1. 首先要先求得 LinkedList 中 node 的個數，使用變數 n 紀錄 (沒有方法可以直接取得長度，沒有!!)
2. 接著要計算分成 k 組數的每組長度要多長，用 Math.floor 取得至少每組要有的個數 (無條件捨去，0.x 個 node 不能算一個)
3. 接著取得除以 k 組後剩餘的 node 個數
4. 迴圈從第一個數開始，要先判斷當前組數該放幾個數，判斷方法：剩餘的個數如果 > 0，組數長度+1，扣除一個剩餘組數
5. 宣告 t1 等於 root
6. 長度不為0要一直跑 while 迴圈
7. handle 假如長度只剩下1，宣告一變數 t2，t2 為當前 root，接著要接當前 root node 向前移動，t2 的 pointer 為 null (因為陣列長度只夠放下一個數字）
8. 假如長度不為0，root node 向下一個 node 移動，扣掉長度1
9. 把 t1 放回數組

 * Definition for singly-linked list.
 * function ListNode(val, next) {
 *     this.val = (val===undefined ? 0 : val)

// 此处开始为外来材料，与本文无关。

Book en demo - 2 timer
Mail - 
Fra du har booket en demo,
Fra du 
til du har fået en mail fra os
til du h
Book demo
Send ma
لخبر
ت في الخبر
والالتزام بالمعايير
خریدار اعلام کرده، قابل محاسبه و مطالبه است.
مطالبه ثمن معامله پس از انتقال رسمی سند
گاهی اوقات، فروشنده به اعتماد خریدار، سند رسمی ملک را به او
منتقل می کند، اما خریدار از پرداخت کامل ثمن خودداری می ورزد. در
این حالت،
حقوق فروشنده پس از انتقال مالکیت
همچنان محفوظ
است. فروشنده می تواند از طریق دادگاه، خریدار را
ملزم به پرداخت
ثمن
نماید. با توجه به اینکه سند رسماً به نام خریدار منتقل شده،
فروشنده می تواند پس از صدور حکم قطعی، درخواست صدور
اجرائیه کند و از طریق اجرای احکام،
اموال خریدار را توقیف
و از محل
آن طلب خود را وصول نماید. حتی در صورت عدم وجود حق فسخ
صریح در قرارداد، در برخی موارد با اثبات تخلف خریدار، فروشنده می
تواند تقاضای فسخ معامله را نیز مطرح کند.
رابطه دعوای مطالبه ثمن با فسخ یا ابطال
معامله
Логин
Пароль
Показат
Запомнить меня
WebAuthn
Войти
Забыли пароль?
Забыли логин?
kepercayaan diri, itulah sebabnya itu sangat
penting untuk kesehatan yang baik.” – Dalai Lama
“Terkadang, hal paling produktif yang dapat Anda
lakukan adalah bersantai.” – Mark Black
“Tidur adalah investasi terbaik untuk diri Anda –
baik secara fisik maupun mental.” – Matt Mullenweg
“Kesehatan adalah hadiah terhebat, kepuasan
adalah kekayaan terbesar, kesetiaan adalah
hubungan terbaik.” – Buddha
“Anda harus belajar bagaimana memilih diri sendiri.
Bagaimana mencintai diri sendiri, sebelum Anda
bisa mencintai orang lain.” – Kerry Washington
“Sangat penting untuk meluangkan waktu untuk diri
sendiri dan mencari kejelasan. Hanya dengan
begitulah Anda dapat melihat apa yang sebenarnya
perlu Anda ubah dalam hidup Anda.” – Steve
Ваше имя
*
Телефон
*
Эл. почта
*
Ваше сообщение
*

 *     this.next = (next===undefined ? null : next)
 * }
 */
/**
 * @param {ListNode} head
 * @param {number} k
 * @return {ListNode[]}
 */
var splitListToParts = function(head, k) {
    let temp = head
    let size = 0 // to record the linkedlist length
    
    // get length
    while(temp){
        size++
        temp = temp.next
    }
    
    let len = Math.floor(size / k) // each group length
    let realLen // to record the real length of each group 
    let cnt = size % k // remaining nodes
    let res = [] 
    
    for(let i = 0; i<k; i++){
        if(cnt > 0) {
            realLen = len + 1
            cnt --
        } else {
            realLen = len
        }
        
        let t1 = head //get the current node
        
        while(realLen > 0) { //put val to the array if the length 
            
           if(realLen === 1){
               let t2 = head
               head = head.next
               t2.next = null
           } else {
               head = head.next //keep iterating to the next node
           }  
            realLen --
        }
        res.push(t1)
    }
    return res
};